▶ _Directions for this task_:
Scan the entries below, and for each line that includes the word "down", make a copy.

*** Opening Task inputs ***

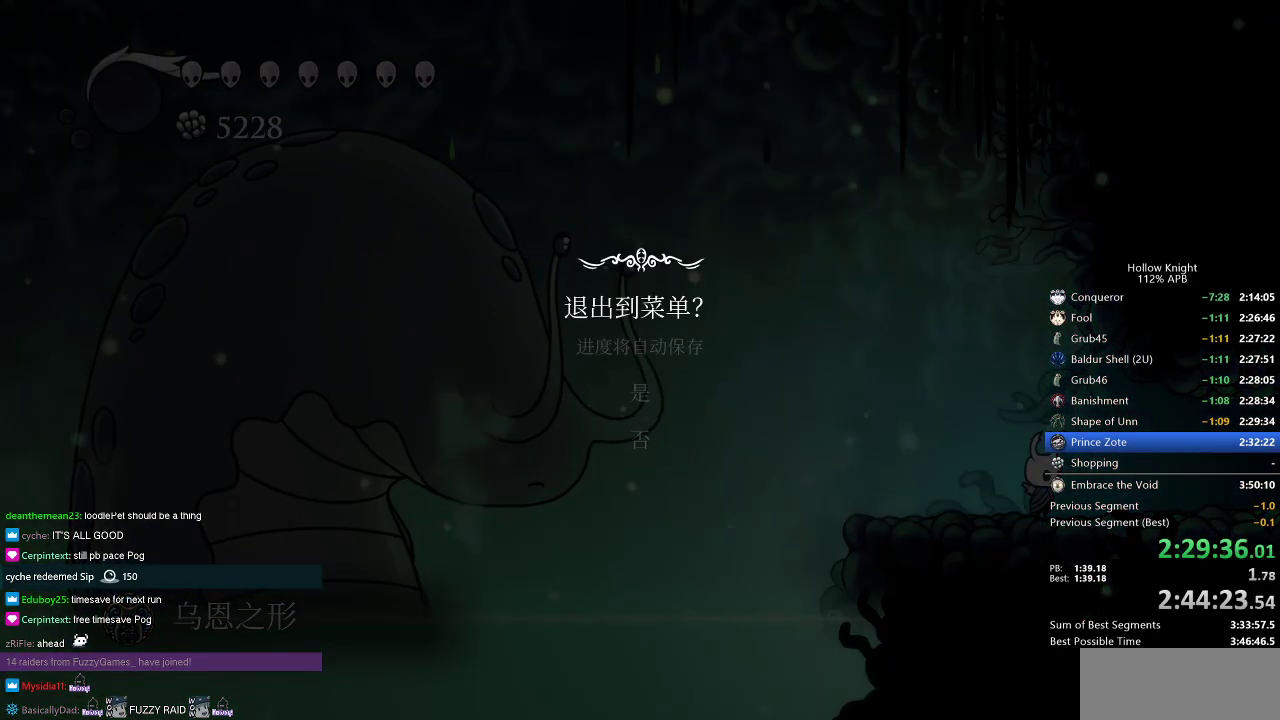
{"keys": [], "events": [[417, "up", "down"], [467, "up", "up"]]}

*** Closing Task inputs ***
*** Opening Task inputs ***

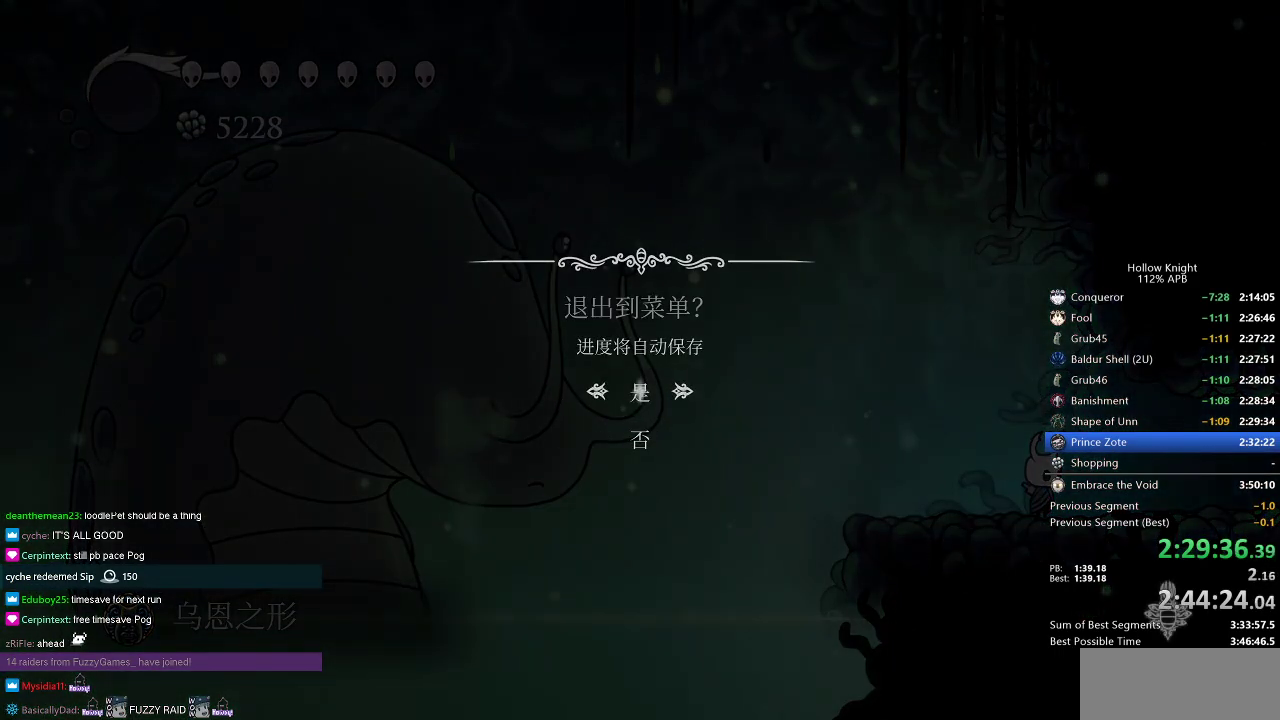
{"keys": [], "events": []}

*** Closing Task inputs ***
*** Opening Task inputs ***

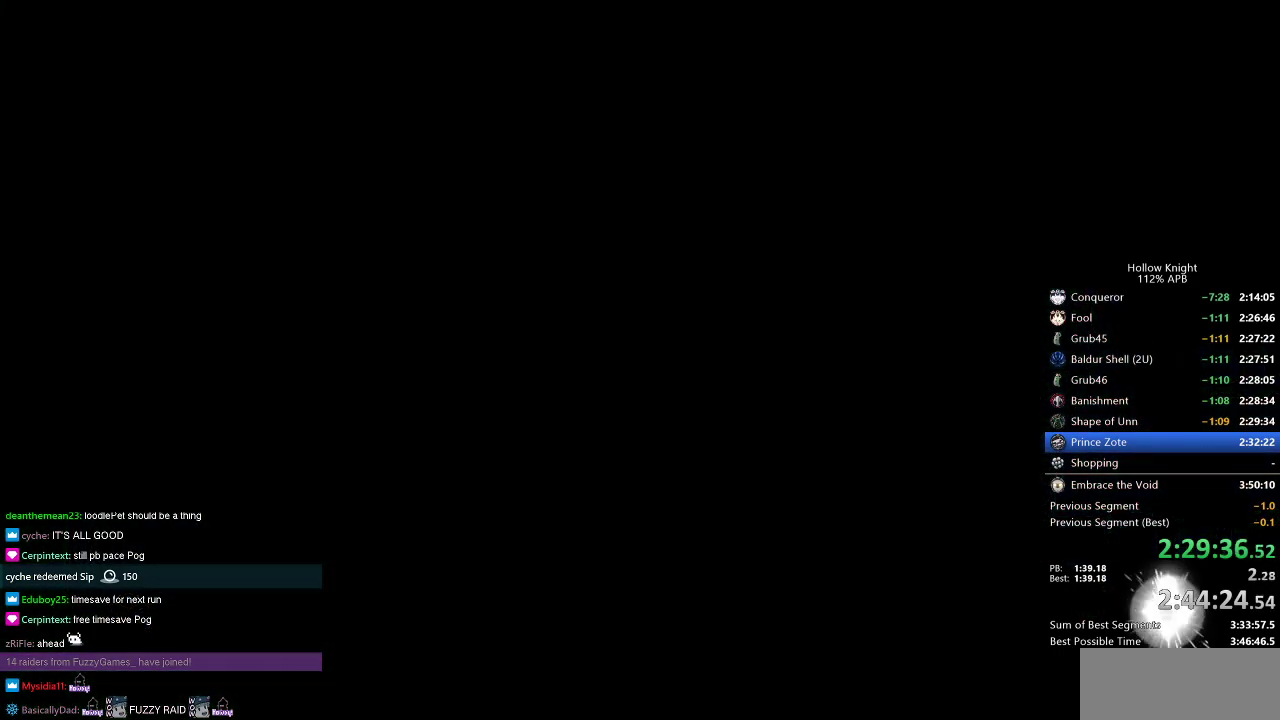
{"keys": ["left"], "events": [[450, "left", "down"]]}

*** Closing Task inputs ***

▶ _Result of the exercise_:
{"keys": [], "events": [[417, "up", "down"], [467, "up", "up"]]}
{"keys": ["left"], "events": [[450, "left", "down"]]}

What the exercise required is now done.